### Data for the task
-=-=-

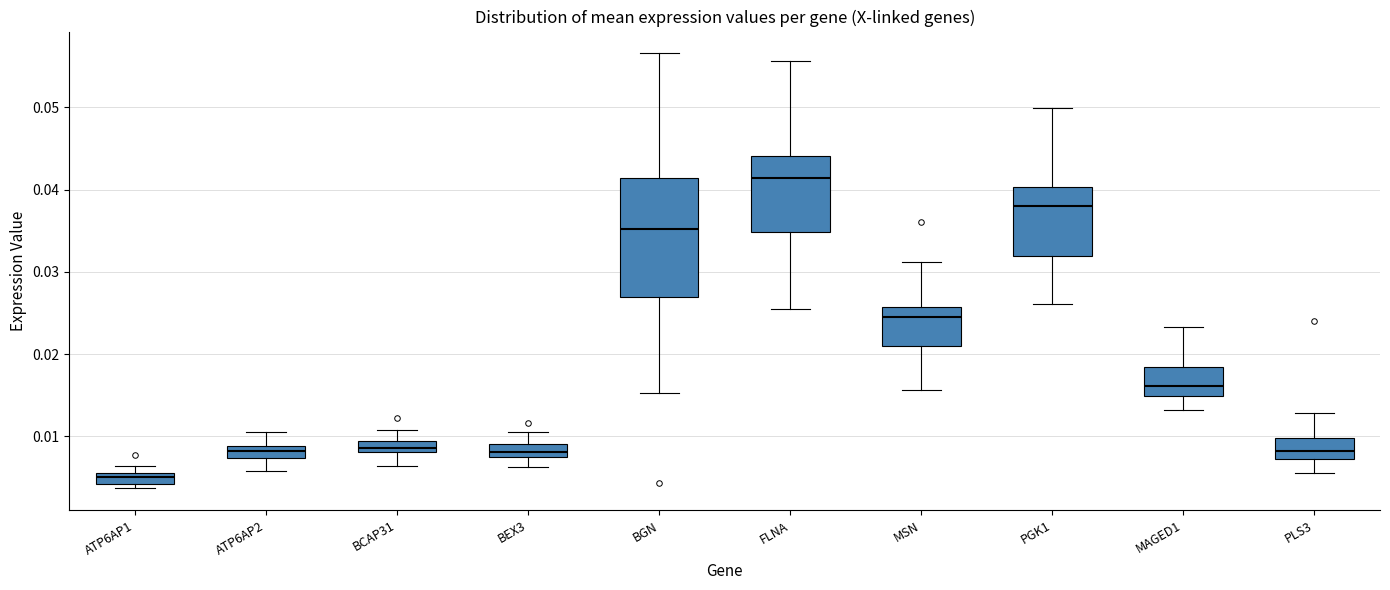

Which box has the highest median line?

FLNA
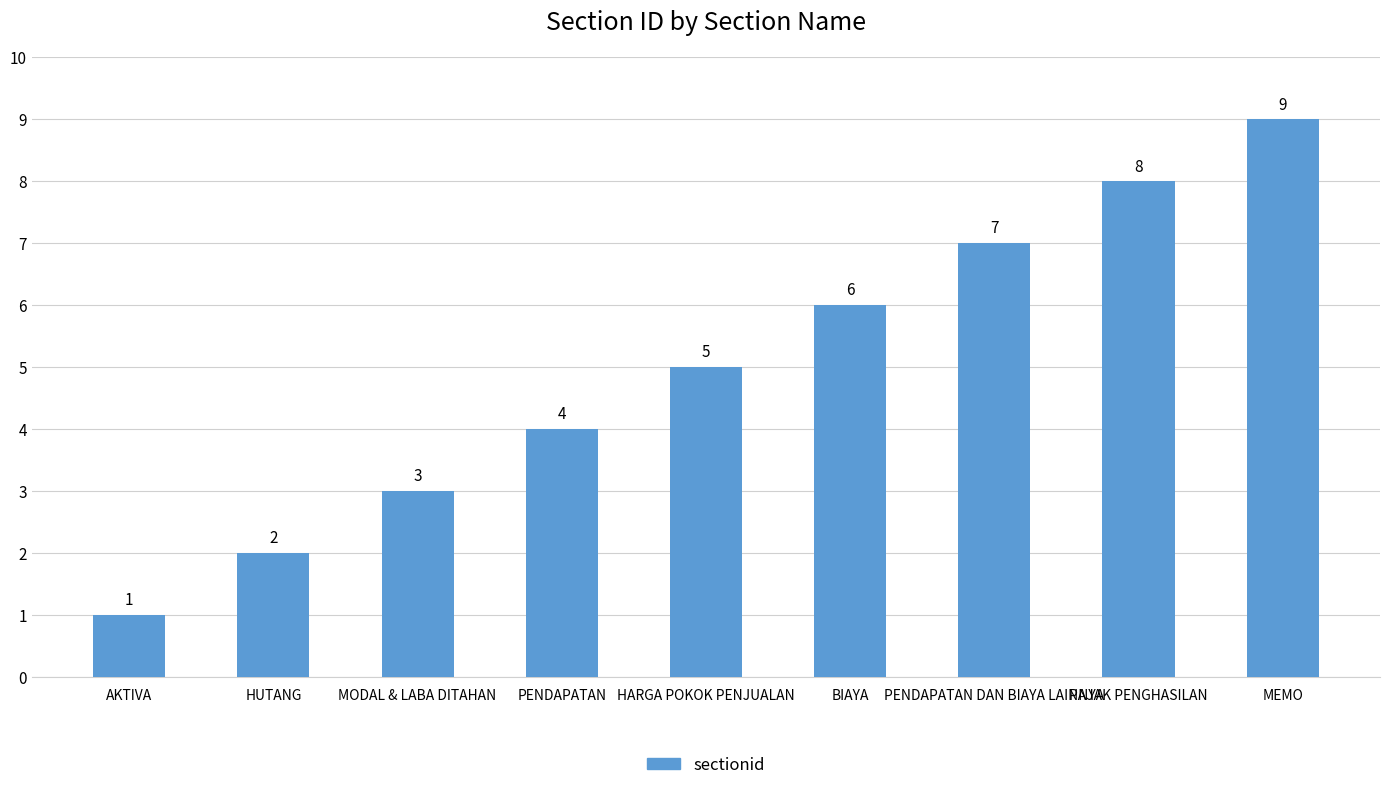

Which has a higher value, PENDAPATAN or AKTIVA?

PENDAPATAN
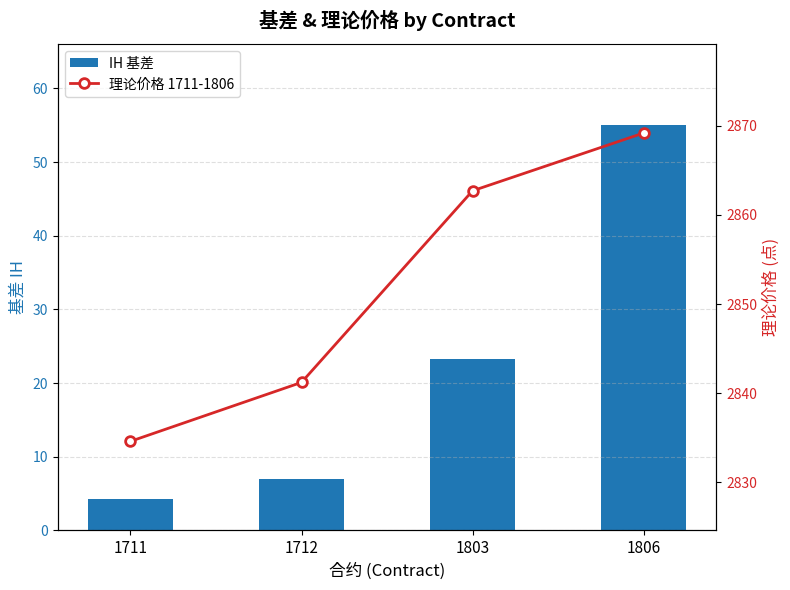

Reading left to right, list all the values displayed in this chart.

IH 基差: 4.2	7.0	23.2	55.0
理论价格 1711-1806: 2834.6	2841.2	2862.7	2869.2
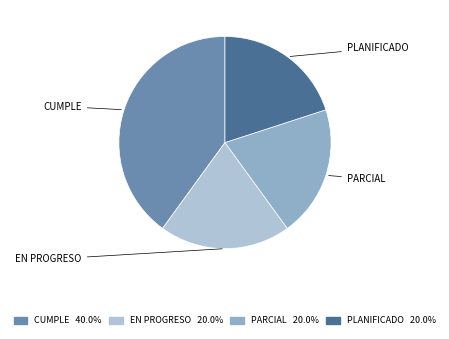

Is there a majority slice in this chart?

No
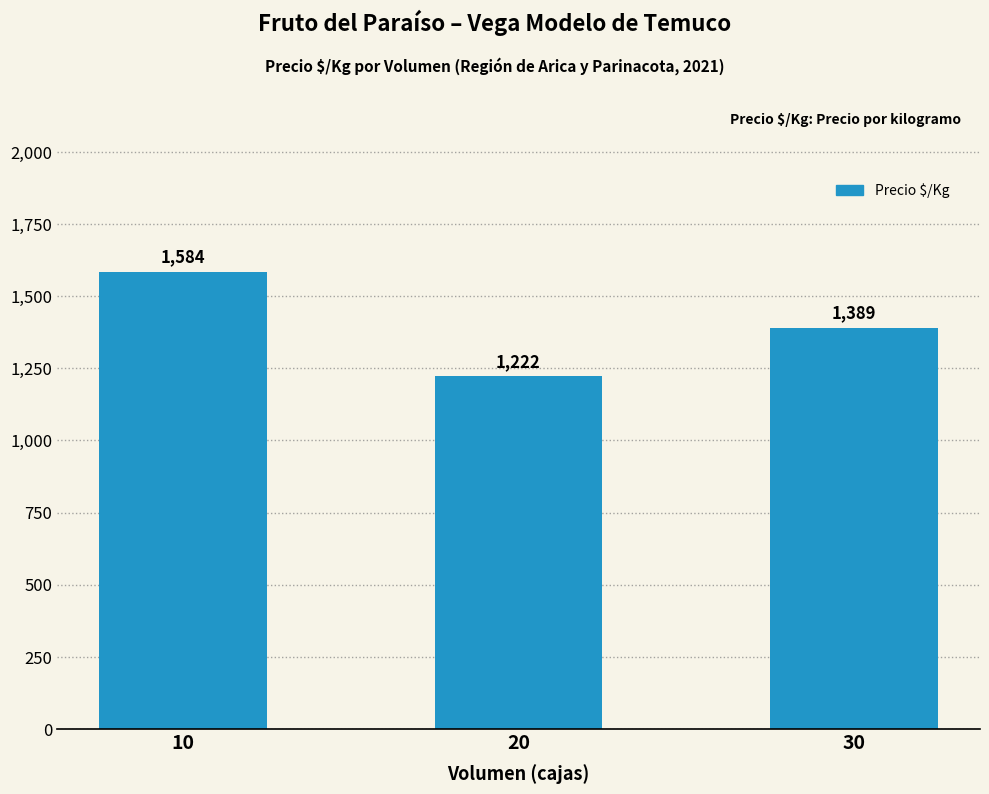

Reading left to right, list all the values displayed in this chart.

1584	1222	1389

-=-=-

### What to produce
Copy the records above again, starting at the line that has "Is there a majority slice in this chart?" and stopping after the last line of the records. Give only that part with "slice" replaced by "segment", change nothing else, and leave the pictures out.

### Task output
Is there a majority segment in this chart?

No

Reading left to right, list all the values displayed in this chart.

1584	1222	1389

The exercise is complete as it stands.